Śmierć jest zawsze tajemnicą. Osoby młode patrzą na nią jak na pewną rzecz odległą, sprawę, na którą mamy jeszcze czas. Choć dobrze wiemy, że śmierć nie jest związana z konkretnym wiekiem. Nie tak dawno uczestniczyłem w pogrzebie 17-latka, jednego z moich wychowanków, który zginął w wypadku samochodowym. Nie dawno uczestniczyłem też w pogrzebie dziecka, które zmarło natychmiast po urodzeniu.

Zatem, to nie jest tak, że temat śmierci nam się oswaja wraz z wiekiem. Na dobrą sprawę temat śmierci zawsze będzie niewygodny, bo jest pewną tajemnicą. Dochodzimy do momentu, którego nie znamy. Jest brama, która jeszcze dzisiaj nie jest znana. I dlatego będziemy troszeczkę się bali. Ale zarazem, kiedy patrzymy oczami wiary, to budzi się w nas nadzieja, bo pomimo niepokoju wiemy, że jeżeli Pan Bóg ma nas w swoich rękach, to możemy i przez to przejść, żeby mieć większe dary, które nam obiecuje.

Dlaczego św. Stanisław Papczyński jest dobrym orędownikiem dusz czyśćcowych?

Jest wielkim propagatorem modlitwy za zmarłych. Sam miał wielką wrażliwość, czy jako kapelan żołnierzy, którzy ginęli często bez przygotowania, czy też, kiedy widział wiele osób, które umierały w czasie zarazy. Sam też wiele razy unikał śmierci i widział, jak ważny jest, żeby pamiętać o konających i zmarłych.

Co wiemy o doświadczeniach mistycznych św. Stanisława?
 
Miał wizje dusz czyśćcowych, wtedy gdy modlił się za zmarłych żołnierzy, którzy zginęli w czasie wojen, ale też na dworze Karskich czy w Studziennej. Były to wizje dusz czyśćcowych, które bardzo ciężko przeżywał, bo widział, jak one tam mocno doznają umęczenia i jak to oczyszczenie jest dla nich bardzo bolesne. I dlatego miał tę ogromną wrażliwość i zachęcał swoich braci, i wszystkich innych, do modlitwy, która ulży im w cierpieniach.

Te jego doświadczenia  mistyczne bardzo mocno wpływały na braci. Mocno ich zachęcał do pokuty, postu, modlitwy w intencji dusz czyśćcowych.
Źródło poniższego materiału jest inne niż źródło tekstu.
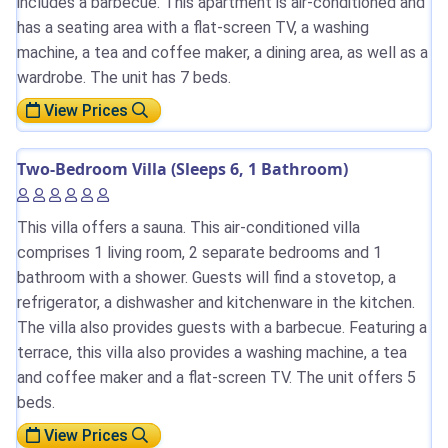
includes a barbecue. This apartment is air-conditioned and
has a seating area with a flat-screen TV, a washing
machine, a tea and coffee maker, a dining area, as well as a
wardrobe. The unit has 7 beds.
View Prices
Two-Bedroom Villa (Sleeps 6, 1 Bathroom)
This villa offers a sauna. This air-conditioned villa
comprises 1 living room, 2 separate bedrooms and 1
bathroom with a shower. Guests will find a stovetop, a
refrigerator, a dishwasher and kitchenware in the kitchen.
The villa also provides guests with a barbecue. Featuring a
terrace, this villa also provides a washing machine, a tea
and coffee maker and a flat-screen TV. The unit offers 5
beds.
View Prices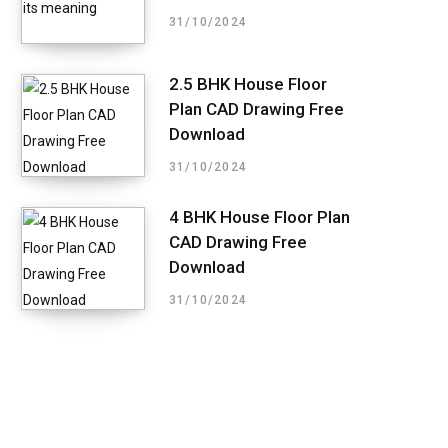
31/10/2024
2.5 BHK House Floor
Plan CAD Drawing Free
Download
31/10/2024
4 BHK House Floor Plan
CAD Drawing Free
Download
31/10/2024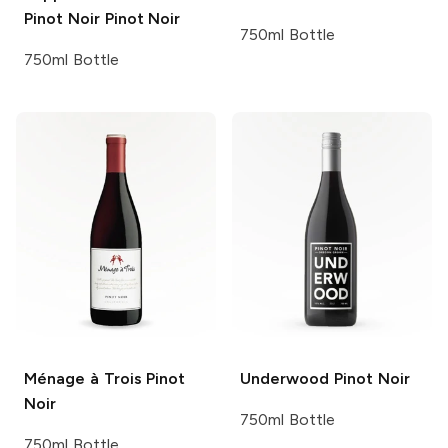
Pinot Noir
Pinot Noir
750ml Bottle
750ml Bottle
Ménage à Trois
Pinot
Underwood
Pinot Noir
Noir
750ml Bottle
750ml Bottle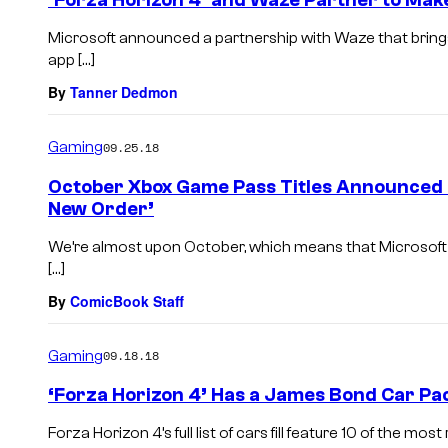
‘Forza Horizon 4’ and Waze Partner to Mak
Microsoft announced a partnership with Waze that bring
app […]
By
Tanner Dedmon
Gaming
09.25.18
October Xbox Game Pass Titles Announced I
New Order’
We’re almost upon October, which means that Microsoft is
[…]
By
ComicBook Staff
Gaming
09.18.18
‘Forza Horizon 4’ Has a James Bond Car Pa
Forza Horizon 4’s full list of cars fill feature 10 of the mo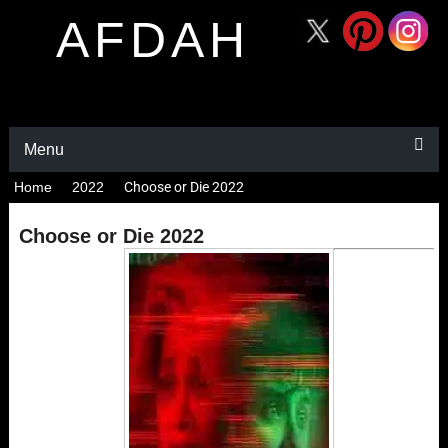
AFDAH
Menu
Home
2022
Choose or Die 2022
Choose or Die 2022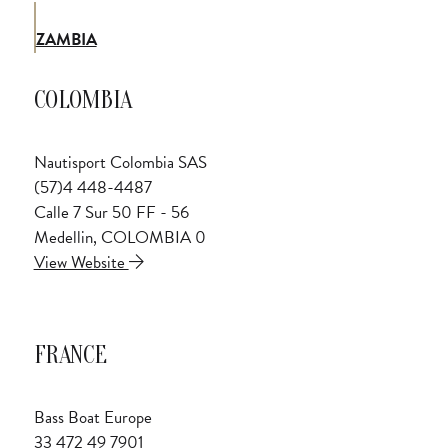
ZAMBIA
COLOMBIA
Nautisport Colombia SAS
(57)4 448-4487
Calle 7 Sur 50 FF - 56
Medellin, COLOMBIA 0
View Website
FRANCE
Bass Boat Europe
33 472 49 7901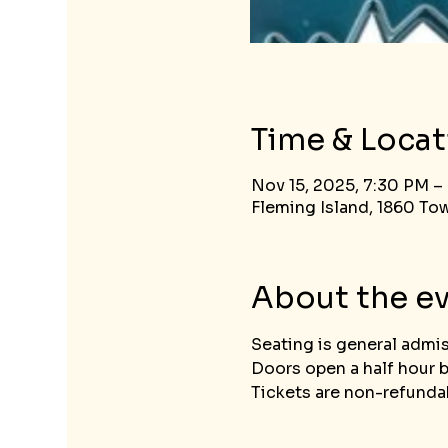
Time & Locat
Nov 15, 2025, 7:30 PM –
Fleming Island, 1860 Tow
About the e
Seating is general admi
Doors open a half hour 
Tickets are non-refundab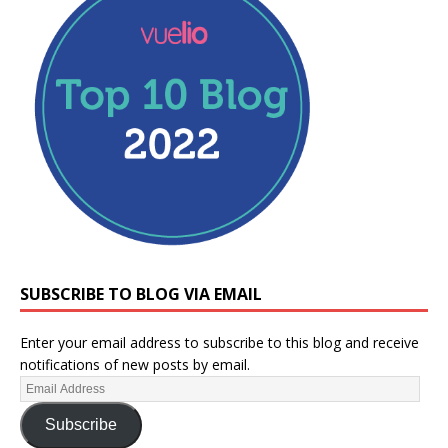
SUBSCRIBE TO BLOG VIA EMAIL
Enter your email address to subscribe to this blog and receive
notifications of new posts by email.
Subscribe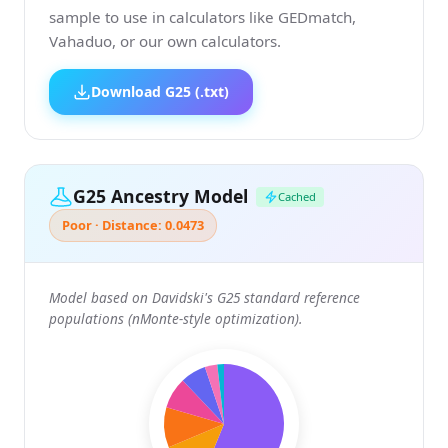
sample to use in calculators like GEDmatch,
Vahaduo, or our own calculators.
Download G25 (.txt)
G25 Ancestry Model
Cached
Poor · Distance: 0.0473
Model based on Davidski's G25 standard reference
populations (nMonte-style optimization).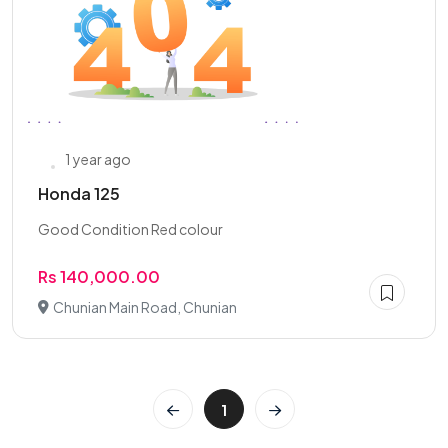
1 year ago
Honda 125
Good Condition Red colour
Rs 140,000.00
Chunian Main Road, Chunian
1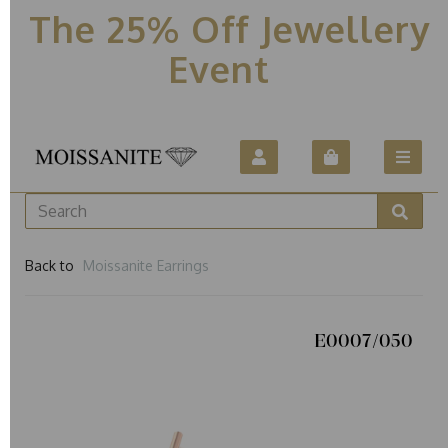
The 25% Off Jewellery
Event
Back to
Moissanite Earrings
E0007/050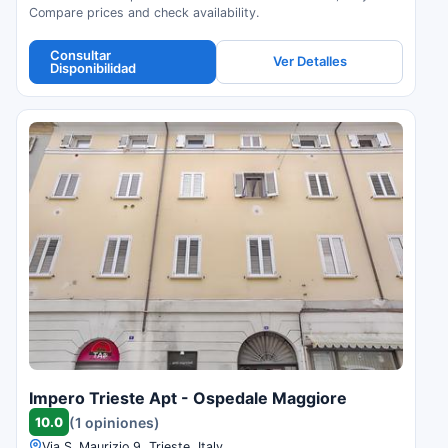
Compare prices and check availability.
Consultar
Ver Detalles
Disponibilidad
Impero Trieste Apt - Ospedale Maggiore
10.0
(1 opiniones)
Via S. Maurizio 9, Trieste, Italy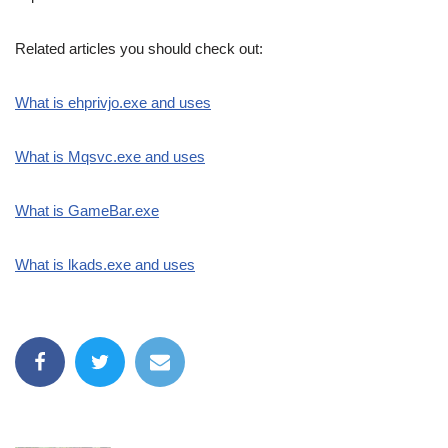
Related articles you should check out:
What is ehprivjo.exe and uses
What is Mqsvc.exe and uses
What is GameBar.exe
What is lkads.exe and uses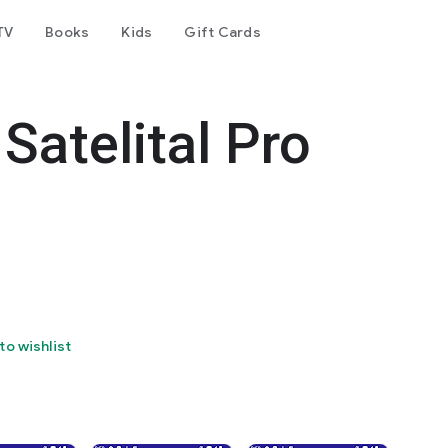
TV
Books
Kids
Gift Cards
Satelital Pro
to wishlist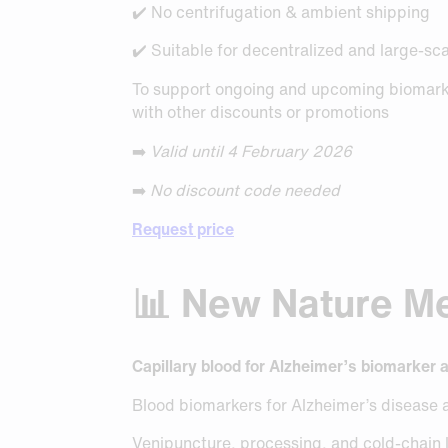
✔️ No centrifugation & ambient shipping
✔️ Suitable for decentralized and large-sc
To support ongoing and upcoming biomarke
with other discounts or promotions
➡️
Valid until 4 February 2026
➡️
No discount code needed
Request price
📊 New Nature Med
Capillary blood for Alzheimer’s biomarker 
Blood biomarkers for Alzheimer’s disease 
Venipuncture, processing, and cold-chain lo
Sam zakon Marianów założył na cześć Niepokalanego Poczęcia, aby wspierać zmarłych, którzy cierpią w czyśćcu.


Film o duszach czyśćcowych możemy zobaczyć również na dużym ekranie

„Czyściec” to najnowszy film Michała Kondrata. Jest to poruszająca opowieść o duszach czyśćcowych. To próba znalezienia odpowiedzi na to, co czeka nas na końcu naszej ludzkiej egzystencji. To także przypomnienie postaci najbardziej znanych mistyków, w tym Fulli Horak, św. Faustyny Kowalskiej, św. Stanisława Papczyńskiego czy św. Ojca Pio.

Modlitwa za zmarłych za wstawiennictwem św. Stanisława Papczyńskiego


Panie Jezu, za wstawiennictwem św. Stanisława Papczyńskiego, proszę Cię za tymi, którzy przekroczyli już bramę śmierci i oczekują twojego miłosierdzia w czyśćcu. Spraw, abym w Twoim domu spotkał się z moimi bliskimi i wszystkimi braćmi i siostrami, których powołałeś do życia wiecznego. Amen. Więcej na stronie www.spm.org.pl.

W bieżącym roku, w obecnej sytuacji związanej z pandemią COVID-19, przez cały listopad będzie można uzyskać odpust zupełny dla wiernych zmarłych – czytamy w dekrecie opublikowanym na polecenie Ojca Świętego przez Penitencjarię Apostolską. Skorzystajmy z tej możliwości.

***

Patronat medialny nad kampanią „Nie tylko w listopadzie pamiętajmy o tych, którzy odeszli” sprawują: OPOKA, Gość.pl, Aleteia, Wiara.pl, Stacja7.pl, Misyjne.pl, Niedziela.pl, Przewodnik-Katolicki.pl, Idziemy.pl, Różaniec.eu, Salve.NET, Radio Warszawa 106,2 FM.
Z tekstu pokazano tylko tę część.